With both the racing and wider sport news dominated by the Gordon Elliott story in the last seven days, it’s critically important we continue to raise awareness what happens to racehorses during and after their career on the track.
Last Saturday’s Greatwood Gold Cup at Newbury is named after the Wiltshire-based charity set up in 1990. It takes on ex-racehorses who, for one reason or another, need a new home.
Some horses, used to the routine of a racing stable, do not adapt to retirement easily and need rehabilitation. Others’ owners find they are unable to look after them properly. Once they are at Greatwood they are assessed to see how they might usefully enjoy a different way of life. It soon becomes clear whether they still want activity, and learn new skills such as show jumping or dressage, or are just content to be ridden quietly.

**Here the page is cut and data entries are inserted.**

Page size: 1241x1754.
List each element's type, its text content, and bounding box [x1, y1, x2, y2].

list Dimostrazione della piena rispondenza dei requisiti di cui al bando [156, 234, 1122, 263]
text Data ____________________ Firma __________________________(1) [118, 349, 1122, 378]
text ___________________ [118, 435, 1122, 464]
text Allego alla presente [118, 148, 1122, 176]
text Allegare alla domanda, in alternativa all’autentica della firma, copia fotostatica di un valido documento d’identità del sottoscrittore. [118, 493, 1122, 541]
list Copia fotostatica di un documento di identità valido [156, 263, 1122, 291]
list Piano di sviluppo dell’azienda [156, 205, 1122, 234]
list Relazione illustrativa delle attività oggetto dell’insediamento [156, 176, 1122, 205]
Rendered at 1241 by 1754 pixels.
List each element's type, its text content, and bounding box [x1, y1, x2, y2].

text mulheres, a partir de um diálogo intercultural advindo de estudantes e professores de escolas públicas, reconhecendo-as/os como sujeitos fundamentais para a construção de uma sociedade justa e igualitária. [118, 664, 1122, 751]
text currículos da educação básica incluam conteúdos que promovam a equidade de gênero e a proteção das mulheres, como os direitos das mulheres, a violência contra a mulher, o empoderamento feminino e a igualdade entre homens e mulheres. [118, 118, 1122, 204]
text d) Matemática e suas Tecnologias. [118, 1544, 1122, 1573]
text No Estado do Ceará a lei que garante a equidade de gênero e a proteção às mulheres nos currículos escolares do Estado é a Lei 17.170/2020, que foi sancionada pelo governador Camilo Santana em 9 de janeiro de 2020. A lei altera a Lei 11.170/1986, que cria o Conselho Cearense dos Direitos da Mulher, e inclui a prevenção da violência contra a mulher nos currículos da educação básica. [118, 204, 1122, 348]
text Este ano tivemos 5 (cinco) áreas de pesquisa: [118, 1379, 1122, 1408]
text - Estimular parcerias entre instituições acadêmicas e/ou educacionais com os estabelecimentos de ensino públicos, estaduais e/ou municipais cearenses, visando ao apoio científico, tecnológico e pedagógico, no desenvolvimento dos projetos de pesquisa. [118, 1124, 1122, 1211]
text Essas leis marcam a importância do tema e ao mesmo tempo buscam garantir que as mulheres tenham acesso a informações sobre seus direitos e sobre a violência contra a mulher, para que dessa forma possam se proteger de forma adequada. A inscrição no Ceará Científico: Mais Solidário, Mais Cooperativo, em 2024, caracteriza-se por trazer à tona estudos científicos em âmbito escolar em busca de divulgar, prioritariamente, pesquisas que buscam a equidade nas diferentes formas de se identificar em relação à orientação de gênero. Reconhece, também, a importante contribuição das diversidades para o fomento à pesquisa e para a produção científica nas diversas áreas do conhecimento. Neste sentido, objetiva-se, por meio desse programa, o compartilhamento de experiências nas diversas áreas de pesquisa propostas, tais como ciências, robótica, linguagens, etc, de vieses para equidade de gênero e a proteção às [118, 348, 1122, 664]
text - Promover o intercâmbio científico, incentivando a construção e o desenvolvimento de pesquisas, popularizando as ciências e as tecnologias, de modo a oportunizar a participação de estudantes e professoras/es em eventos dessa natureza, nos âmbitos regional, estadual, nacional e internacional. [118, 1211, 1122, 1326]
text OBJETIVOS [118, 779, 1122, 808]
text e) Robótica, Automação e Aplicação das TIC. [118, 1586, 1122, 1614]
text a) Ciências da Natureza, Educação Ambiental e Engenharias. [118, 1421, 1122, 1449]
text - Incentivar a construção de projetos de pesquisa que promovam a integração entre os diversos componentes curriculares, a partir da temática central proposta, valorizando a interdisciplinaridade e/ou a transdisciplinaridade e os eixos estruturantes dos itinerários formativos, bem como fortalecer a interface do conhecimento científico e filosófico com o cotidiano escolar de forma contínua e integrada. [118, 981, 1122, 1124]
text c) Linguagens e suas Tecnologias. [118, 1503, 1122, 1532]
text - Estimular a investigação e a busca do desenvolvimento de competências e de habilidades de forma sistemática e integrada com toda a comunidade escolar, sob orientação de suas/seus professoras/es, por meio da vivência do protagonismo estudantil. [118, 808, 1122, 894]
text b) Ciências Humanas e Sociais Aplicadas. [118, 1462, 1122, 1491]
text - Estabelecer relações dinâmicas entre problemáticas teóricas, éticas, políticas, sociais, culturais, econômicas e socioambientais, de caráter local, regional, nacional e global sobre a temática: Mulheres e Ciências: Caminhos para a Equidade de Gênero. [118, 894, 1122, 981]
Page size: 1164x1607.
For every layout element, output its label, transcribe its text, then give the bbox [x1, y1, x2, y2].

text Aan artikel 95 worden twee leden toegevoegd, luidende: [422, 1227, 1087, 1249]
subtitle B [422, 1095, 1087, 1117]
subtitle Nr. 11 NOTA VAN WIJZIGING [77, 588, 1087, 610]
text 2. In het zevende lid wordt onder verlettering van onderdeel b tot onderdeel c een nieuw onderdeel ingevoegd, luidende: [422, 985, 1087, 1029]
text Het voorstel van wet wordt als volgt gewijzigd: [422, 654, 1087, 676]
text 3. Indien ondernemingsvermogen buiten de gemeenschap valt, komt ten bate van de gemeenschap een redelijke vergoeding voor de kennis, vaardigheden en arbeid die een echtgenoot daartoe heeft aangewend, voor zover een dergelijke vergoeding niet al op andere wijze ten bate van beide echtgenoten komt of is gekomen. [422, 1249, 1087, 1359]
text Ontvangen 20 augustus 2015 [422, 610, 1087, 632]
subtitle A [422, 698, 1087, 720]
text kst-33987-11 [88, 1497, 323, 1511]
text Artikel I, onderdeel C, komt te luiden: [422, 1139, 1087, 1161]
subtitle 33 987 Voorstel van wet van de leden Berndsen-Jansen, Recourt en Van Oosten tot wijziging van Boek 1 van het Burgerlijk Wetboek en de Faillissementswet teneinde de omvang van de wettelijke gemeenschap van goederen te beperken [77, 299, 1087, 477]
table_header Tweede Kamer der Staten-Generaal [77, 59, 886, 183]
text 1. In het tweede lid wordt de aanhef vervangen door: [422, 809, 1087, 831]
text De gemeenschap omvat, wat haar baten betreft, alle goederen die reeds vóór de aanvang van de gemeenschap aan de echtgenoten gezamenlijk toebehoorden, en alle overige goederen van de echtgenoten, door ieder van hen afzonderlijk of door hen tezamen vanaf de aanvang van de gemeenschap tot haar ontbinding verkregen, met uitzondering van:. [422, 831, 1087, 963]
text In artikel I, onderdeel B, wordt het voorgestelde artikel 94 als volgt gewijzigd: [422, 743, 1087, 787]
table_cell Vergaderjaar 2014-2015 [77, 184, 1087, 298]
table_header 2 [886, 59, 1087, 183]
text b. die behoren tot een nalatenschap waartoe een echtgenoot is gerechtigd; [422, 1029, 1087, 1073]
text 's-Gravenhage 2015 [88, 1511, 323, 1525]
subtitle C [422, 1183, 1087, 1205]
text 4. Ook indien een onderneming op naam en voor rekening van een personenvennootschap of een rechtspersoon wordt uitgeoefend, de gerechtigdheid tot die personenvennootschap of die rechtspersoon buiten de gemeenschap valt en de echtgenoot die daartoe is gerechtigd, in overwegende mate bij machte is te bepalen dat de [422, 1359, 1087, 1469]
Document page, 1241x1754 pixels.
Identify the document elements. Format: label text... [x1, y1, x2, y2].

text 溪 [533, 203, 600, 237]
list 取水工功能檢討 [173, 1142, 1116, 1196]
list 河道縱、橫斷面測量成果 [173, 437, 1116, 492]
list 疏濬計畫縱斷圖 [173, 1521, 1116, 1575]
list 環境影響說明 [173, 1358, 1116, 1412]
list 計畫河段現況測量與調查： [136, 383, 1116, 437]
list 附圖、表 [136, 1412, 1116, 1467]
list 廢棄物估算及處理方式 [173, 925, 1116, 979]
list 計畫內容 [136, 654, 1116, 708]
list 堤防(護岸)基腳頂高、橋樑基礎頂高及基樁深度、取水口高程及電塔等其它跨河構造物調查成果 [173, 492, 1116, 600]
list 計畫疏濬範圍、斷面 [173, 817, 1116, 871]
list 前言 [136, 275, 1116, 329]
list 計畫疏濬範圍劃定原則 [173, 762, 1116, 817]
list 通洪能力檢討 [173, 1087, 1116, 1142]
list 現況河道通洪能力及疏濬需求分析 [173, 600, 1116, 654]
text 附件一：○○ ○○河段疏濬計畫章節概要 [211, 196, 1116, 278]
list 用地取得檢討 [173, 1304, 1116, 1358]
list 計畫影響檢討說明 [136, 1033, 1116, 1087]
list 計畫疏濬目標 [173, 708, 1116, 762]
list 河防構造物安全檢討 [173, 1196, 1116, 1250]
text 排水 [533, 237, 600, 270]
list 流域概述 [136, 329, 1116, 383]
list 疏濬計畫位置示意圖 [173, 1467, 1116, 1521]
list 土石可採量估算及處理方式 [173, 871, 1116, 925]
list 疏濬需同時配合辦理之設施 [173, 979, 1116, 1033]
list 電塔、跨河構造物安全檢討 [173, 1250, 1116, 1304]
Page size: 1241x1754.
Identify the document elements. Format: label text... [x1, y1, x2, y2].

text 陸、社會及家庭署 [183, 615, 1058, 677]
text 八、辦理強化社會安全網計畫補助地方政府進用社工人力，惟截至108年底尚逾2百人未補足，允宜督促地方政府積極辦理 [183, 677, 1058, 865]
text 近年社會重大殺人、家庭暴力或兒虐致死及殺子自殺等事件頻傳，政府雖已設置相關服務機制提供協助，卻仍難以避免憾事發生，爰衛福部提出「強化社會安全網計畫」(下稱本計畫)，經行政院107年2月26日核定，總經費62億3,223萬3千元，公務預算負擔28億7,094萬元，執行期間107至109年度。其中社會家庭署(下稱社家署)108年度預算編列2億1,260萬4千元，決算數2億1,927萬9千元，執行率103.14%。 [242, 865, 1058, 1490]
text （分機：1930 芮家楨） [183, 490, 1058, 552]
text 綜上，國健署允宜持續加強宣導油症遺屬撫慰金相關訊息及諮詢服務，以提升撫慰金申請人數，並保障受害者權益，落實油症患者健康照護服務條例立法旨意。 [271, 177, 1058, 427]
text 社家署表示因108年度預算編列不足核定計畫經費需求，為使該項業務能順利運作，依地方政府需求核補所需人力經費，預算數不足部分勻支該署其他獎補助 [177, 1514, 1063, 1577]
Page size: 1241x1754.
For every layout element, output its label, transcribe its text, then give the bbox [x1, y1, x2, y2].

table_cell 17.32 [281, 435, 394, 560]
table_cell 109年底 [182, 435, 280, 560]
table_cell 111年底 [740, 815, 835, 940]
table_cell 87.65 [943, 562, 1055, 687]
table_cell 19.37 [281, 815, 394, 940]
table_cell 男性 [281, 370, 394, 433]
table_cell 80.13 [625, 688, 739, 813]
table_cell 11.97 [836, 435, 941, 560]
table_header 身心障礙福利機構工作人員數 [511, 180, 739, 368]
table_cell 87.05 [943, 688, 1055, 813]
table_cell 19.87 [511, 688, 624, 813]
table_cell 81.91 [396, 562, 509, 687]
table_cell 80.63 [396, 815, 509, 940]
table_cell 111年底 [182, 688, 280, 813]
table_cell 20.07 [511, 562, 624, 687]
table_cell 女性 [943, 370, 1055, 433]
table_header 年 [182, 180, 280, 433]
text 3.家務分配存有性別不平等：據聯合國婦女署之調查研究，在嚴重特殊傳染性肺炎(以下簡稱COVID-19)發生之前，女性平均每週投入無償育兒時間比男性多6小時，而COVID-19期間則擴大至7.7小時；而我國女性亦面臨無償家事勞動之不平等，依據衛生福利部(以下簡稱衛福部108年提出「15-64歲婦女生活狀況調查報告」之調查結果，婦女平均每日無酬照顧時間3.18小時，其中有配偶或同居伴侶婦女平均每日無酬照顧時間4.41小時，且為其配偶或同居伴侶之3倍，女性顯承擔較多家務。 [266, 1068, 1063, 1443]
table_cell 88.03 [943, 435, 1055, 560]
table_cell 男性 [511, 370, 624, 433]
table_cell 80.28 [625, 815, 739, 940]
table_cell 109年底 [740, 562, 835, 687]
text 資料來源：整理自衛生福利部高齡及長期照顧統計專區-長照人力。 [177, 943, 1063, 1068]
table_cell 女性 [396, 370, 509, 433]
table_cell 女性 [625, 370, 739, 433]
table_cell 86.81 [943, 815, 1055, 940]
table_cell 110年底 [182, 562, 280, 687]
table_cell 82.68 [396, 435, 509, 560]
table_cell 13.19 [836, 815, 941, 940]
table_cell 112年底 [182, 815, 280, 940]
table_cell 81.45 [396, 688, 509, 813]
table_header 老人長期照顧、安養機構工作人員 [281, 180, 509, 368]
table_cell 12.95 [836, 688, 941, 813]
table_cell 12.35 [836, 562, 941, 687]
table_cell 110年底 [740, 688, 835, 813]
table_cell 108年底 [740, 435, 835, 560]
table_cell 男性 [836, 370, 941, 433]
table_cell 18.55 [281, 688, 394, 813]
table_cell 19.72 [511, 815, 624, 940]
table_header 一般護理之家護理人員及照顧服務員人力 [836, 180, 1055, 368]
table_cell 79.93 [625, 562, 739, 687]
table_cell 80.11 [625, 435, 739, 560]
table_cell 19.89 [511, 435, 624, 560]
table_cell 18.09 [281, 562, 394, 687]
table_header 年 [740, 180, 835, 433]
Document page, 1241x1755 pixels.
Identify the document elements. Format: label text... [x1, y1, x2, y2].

The Greatwood centre is devoted to training people as well; contact with horses and forming bonds with them has proven benefits for special needs children and other disadvantaged youngsters. They were the first charity to use former racehorses to do this. Secondary school children and young adults receive instruction on basic horse care, which for the latter can be a stepping-stone to enhanced employment prospects.
The charity is now a major enterprise, costing over £500,000 a year to run, yet their website retains some homely touches; the Meet The Team page not only gives biographies of the staff, but also those of some past and present stable dogs.
A year ago, I wrote about a racehorse called Urban Dancing who had been rehomed by Greatwood to Johnny and Caroline Ovenden’s property in Mounton just outside Chepstow. Urban Dancing won five races and would have given his owners lots of fun. It’s wonderful to see such warriors get the retirement they deserve and this aim is something that forms part of the five year strategy of the Horse Welfare Board. I will keep readers up to date on their work and progress in the coming months and years.
On Sunday Evan Williams sent his new conditional jockey, Niall Moore, all the way up to Sedgefield to partner Oxwich Bay, who justified odds of 100/30 and won fairly comfortably. Niall will be pleased by the Racing Post’s comment, “He benefited from a well-timed ride.” It was Niall’s first winner, on only his fourth start.
Next week it’s the Cheltenham Festival and the horse Welsh jockey Sean Bowen will be excited to ride is Metier. The gelding is strongly fancied for the Sky Bet Supreme Novices' Hurdle. Trainer Harry Fry will have four runners at the meeting but says Metier offers his best chance of success. The one-time Flat performer is 6-1 second favourite.
Pembrokeshire trainer Rebecca Curtis will be hoping for back to back victories in the Stayers’ Hurdle for Lisnagar Oscar who caused a 50-1 shock in the last race last year when ridden by Adam Wedge.
Good luck to all the Welsh trainers, owners and jockeys will runners at the fixture.